Biopiracy: Pirates were a bloodthirsty lot who stole and
killed to make themselves rich. Often, they ended up getting killed
themselves. They were outlaws, hunted down whenever possible by
naval ships from various countries. The biopirates are a bit different.
They don't kill, they patent.
And they are completely protected by the law so nobody hunts them.
They are usually employed by corporations or even governments
to go and collect genetic material (e.g. seeds) from places like
India or the Amazon.
In India, the neem tree has been used by people for thousands
of years for things like killing pests and as a medicine. An American
company patented the tree which means that anyone using it should,
by law, pay the company. This has outraged
many people on the receiving end of this legalised theft. The
Indian scientist Vandana Shiva claims that the real cause of biopiracy
is the left-over colonial idea dating back to Columbus’s 'discovery'.
Columbus
'discovered' the Americas in 1492 and from that time on, Europeans
began to take the land away from the native Americans, the original
inhabitants of what are now Latin and North America. (They did
the same in Africa and Australia.) The Americas became Europe's
colonies, to be exploited in any way - including killing native
people if they objected. It's this
same colonial tunnel vision which permits the piracy of gene resources
and knowledge from non-Western cultures to be claimed as 'invention'.

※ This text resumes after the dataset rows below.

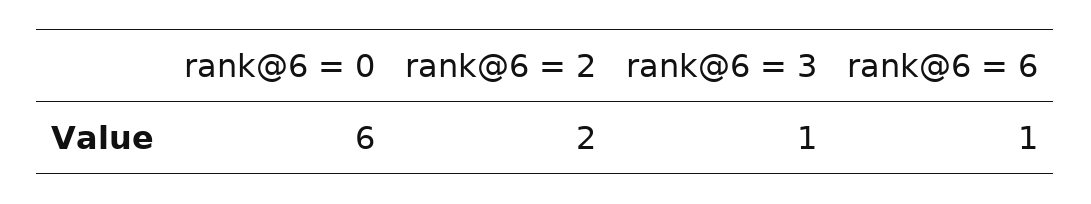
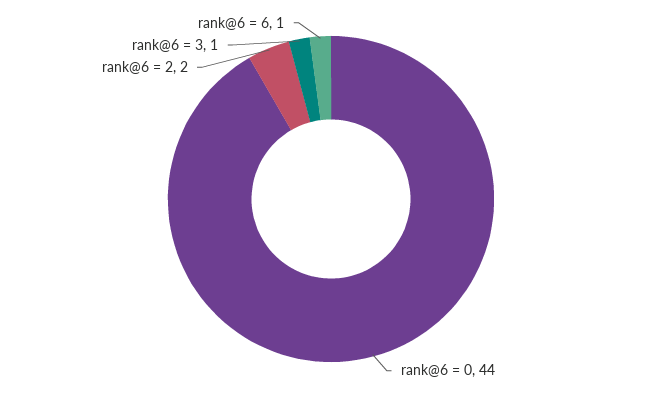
  {
-   "rank@6 = 0": 6,
+   "rank@6 = 0": 44,
    "rank@6 = 2": 2,
    "rank@6 = 3": 1,
    "rank@6 = 6": 1
  }

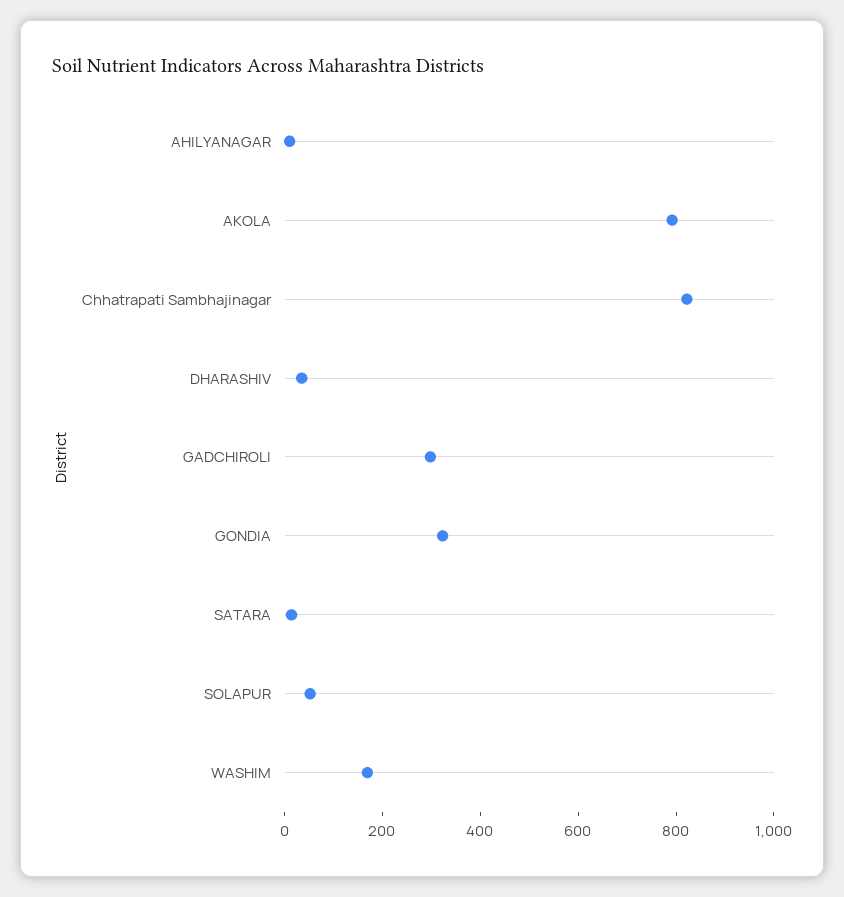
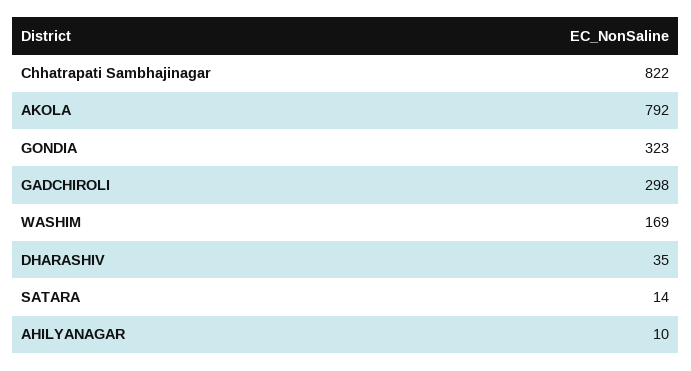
  {
    "AHILYANAGAR": 10,
    "AKOLA": 792,
    "Chhatrapati Sambhajinagar": 822,
    "DHARASHIV": 35,
    "GADCHIROLI": 298,
    "GONDIA": 323,
    "SATARA": 14,
-   "SOLAPUR": 50,
    "WASHIM": 169
  }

This means this once-free heritage of seeds or knowledge can be
protected by patent. This is just legalised stealing. Knowledge
now strangled by patents (called in legal language 'intellectual
property rights' or IPRs) used to be freely shared between everybody
who needed to use it.
Now,
after patenting, people have to buy it to be able to use it legally
- including those who had learned it as it was passed down through
each generation in their communities. I don't know what you think
about that but I think it's wrong. Your laws need changing!